Thirdly, BBI report reflects that despite their intentions, the personal interests of Uhuru and Raila remain misaligned, leading to difficulty in deal-making between the two. For Raila, the BBI was an opportunity to shape a favourable political future. However much Uhuru wants to bequeath him that future, the president will eventually retire and Raila will have to fight on his own.

At the same time, there are limitations in what he can do from outside the state, which is where he is currently positioned. For Uhuru, the BBI was a chance to shape a post-retirement role. He is also limited in what he can do because while he desires a specific succession outcome, he cannot guarantee one. In the end, the fear of failure especially if this came so close to the next elections, has constrained the two into abandoning the ambitions that brought them together but because they had already promised the country so much, the current report is their face-saving exit from those plans.

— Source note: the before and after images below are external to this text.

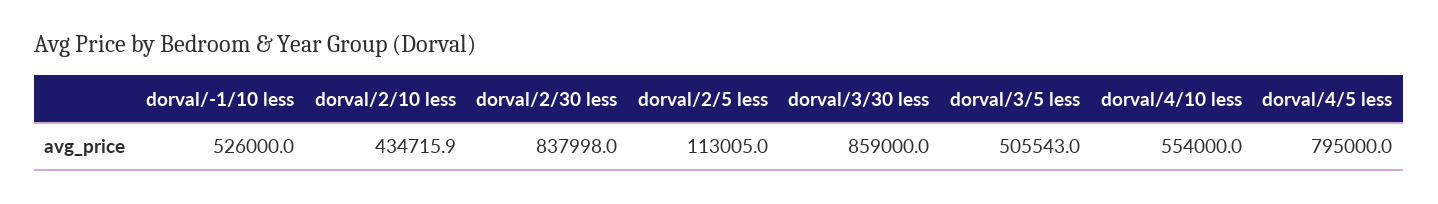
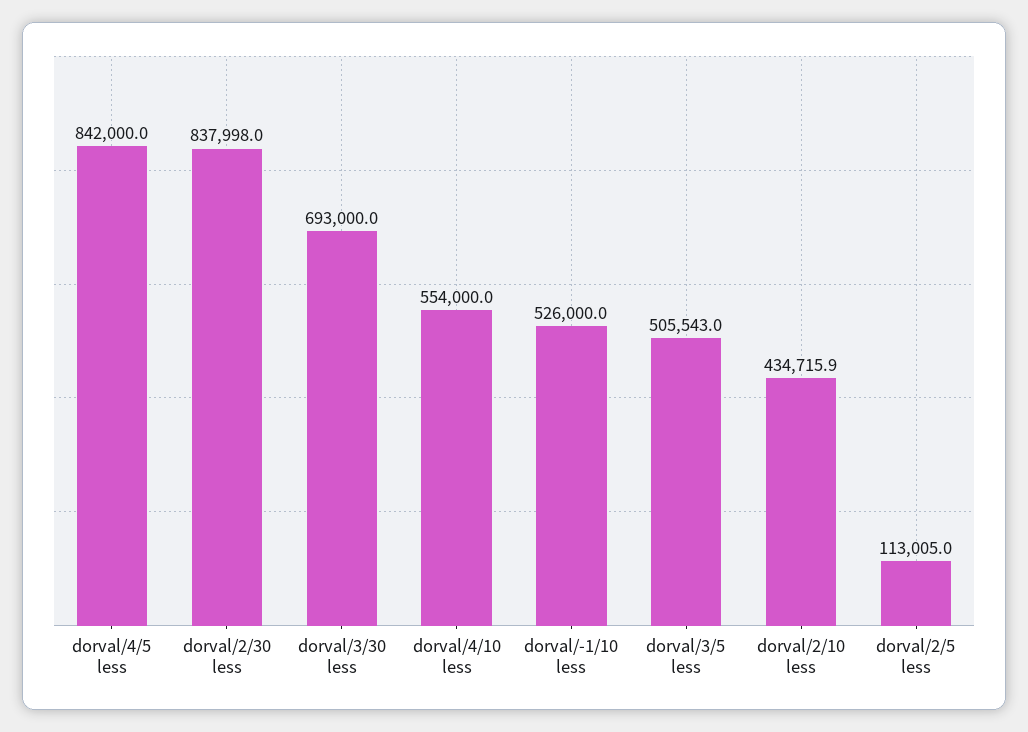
  {
    "dorval/-1/10 less": 526000,
    "dorval/2/10 less": 434715.9,
    "dorval/2/30 less": 837998,
    "dorval/2/5 less": 113005,
-   "dorval/3/30 less": 859000,
+   "dorval/3/30 less": 693000,
    "dorval/3/5 less": 505543,
    "dorval/4/10 less": 554000,
-   "dorval/4/5 less": 795000
+   "dorval/4/5 less": 842000
  }

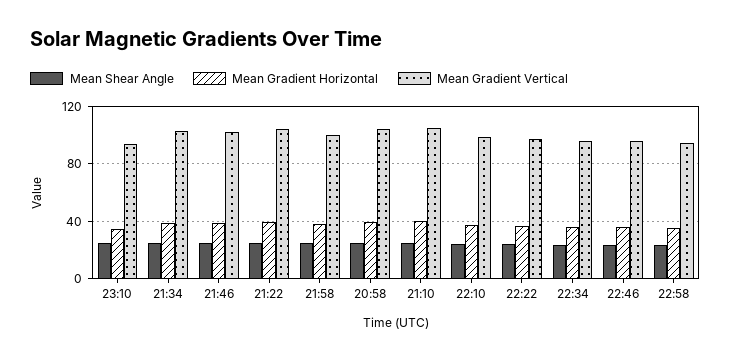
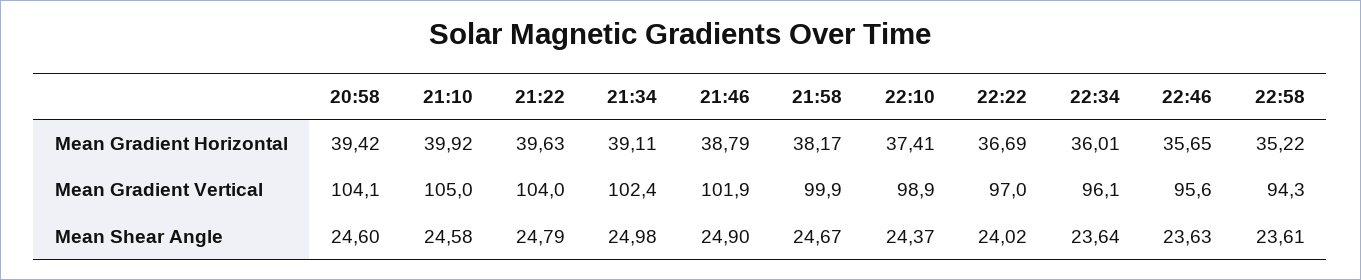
  {
    "Mean Shear Angle": {
-     "23:10": 25,
      "21:34": 24.98,
      "21:46": 24.9,
      "21:22": 24.79,
      "21:58": 24.67,
      "20:58": 24.6,
      "21:10": 24.58,
      "22:10": 24.37,
      "22:22": 24.02,
      "22:34": 23.64,
      "22:46": 23.63,
      "22:58": 23.61
    },
    "Mean Gradient Horizontal": {
-     "23:10": 35,
      "21:34": 39.11,
      "21:46": 38.79,
      "21:22": 39.63,
      "21:58": 38.17,
      "20:58": 39.42,
      "21:10": 39.92,
      "22:10": 37.41,
      "22:22": 36.69,
      "22:34": 36.01,
      "22:46": 35.65,
      "22:58": 35.22
    },
    "Mean Gradient Vertical": {
-     "23:10": 95,
      "21:34": 102.4,
      "21:46": 101.9,
      "21:22": 104,
      "21:58": 99.9,
      "20:58": 104.1,
      "21:10": 105,
      "22:10": 98.9,
      "22:22": 97,
      "22:34": 96.1,
      "22:46": 95.6,
      "22:58": 94.3
    }
  }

Having alienated Ruto irreparably, Uhuru will probably continue to work with Raila and the two will try to hold out their half-baked report as what the doctor ordered for the country. But the BBI process has failed to deliver for them an outcome that would amount to the political annihilation of Ruto and a position in which there is consolidated support for their union from among their party ranks.

The BBI report means that Kenyatta’s plan for a soft landing after his presidential term has failed, and he will become hostage to the outcome of that election. The upshot is Ruto wins because the BBI does not irrevocably link Uhuru and Raila as he would have feared. The battle will now go to the ballot, in 2022, and will not be decided earlier, as Uhuru and Raila would have hoped.